[Exercise objective] Print the listing below exactly, images excluded.

### Records shown ###

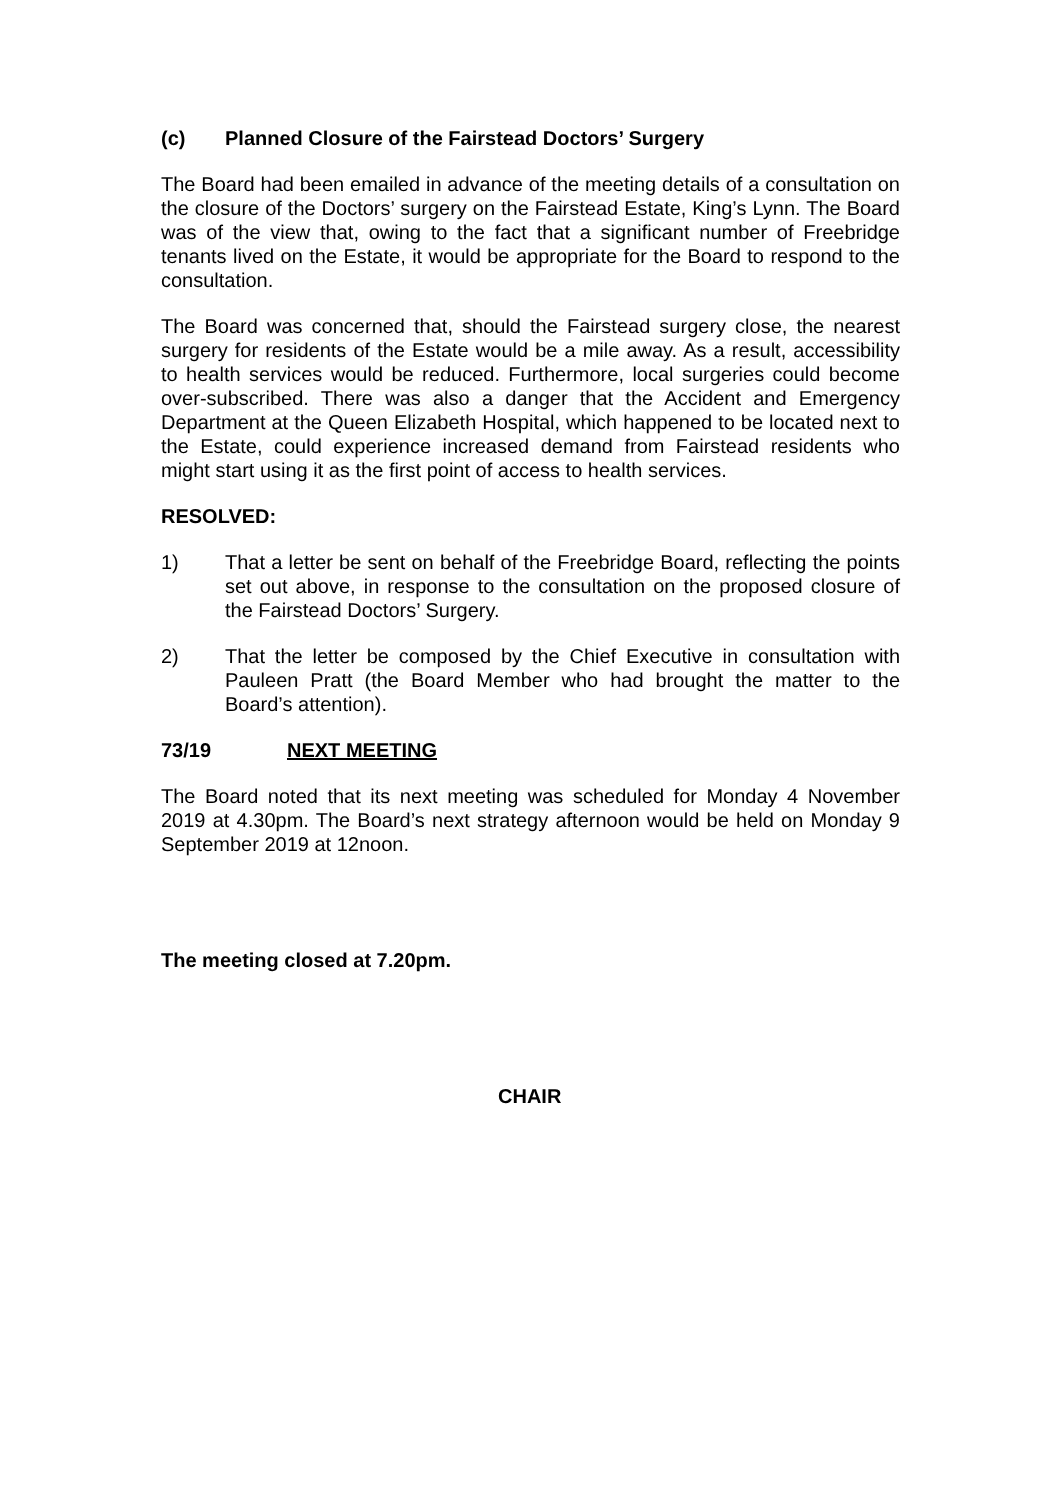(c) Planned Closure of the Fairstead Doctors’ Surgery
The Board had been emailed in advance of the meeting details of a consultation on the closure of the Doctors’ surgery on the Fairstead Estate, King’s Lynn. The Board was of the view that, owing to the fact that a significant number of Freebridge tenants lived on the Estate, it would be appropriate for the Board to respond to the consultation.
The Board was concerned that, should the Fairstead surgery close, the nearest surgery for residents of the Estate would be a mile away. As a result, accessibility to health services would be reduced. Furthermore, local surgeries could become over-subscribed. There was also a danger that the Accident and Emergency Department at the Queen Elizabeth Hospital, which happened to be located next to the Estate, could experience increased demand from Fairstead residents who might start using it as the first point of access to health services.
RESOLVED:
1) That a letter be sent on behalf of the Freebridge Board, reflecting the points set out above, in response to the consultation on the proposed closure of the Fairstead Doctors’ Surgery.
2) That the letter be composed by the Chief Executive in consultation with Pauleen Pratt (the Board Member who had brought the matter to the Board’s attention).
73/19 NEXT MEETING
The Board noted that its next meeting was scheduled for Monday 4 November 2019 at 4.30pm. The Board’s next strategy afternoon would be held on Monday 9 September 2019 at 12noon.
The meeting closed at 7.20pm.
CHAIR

###

[Answer to this task]
(c) Planned Closure of the Fairstead Doctors’ Surgery
The Board had been emailed in advance of the meeting details of a consultation on the closure of the Doctors’ surgery on the Fairstead Estate, King’s Lynn. The Board was of the view that, owing to the fact that a significant number of Freebridge tenants lived on the Estate, it would be appropriate for the Board to respond to the consultation.
The Board was concerned that, should the Fairstead surgery close, the nearest surgery for residents of the Estate would be a mile away. As a result, accessibility to health services would be reduced. Furthermore, local surgeries could become over-subscribed. There was also a danger that the Accident and Emergency Department at the Queen Elizabeth Hospital, which happened to be located next to the Estate, could experience increased demand from Fairstead residents who might start using it as the first point of access to health services.
RESOLVED:
1) That a letter be sent on behalf of the Freebridge Board, reflecting the points set out above, in response to the consultation on the proposed closure of the Fairstead Doctors’ Surgery.
2) That the letter be composed by the Chief Executive in consultation with Pauleen Pratt (the Board Member who had brought the matter to the Board’s attention).
73/19 NEXT MEETING
The Board noted that its next meeting was scheduled for Monday 4 November 2019 at 4.30pm. The Board’s next strategy afternoon would be held on Monday 9 September 2019 at 12noon.
The meeting closed at 7.20pm.
CHAIR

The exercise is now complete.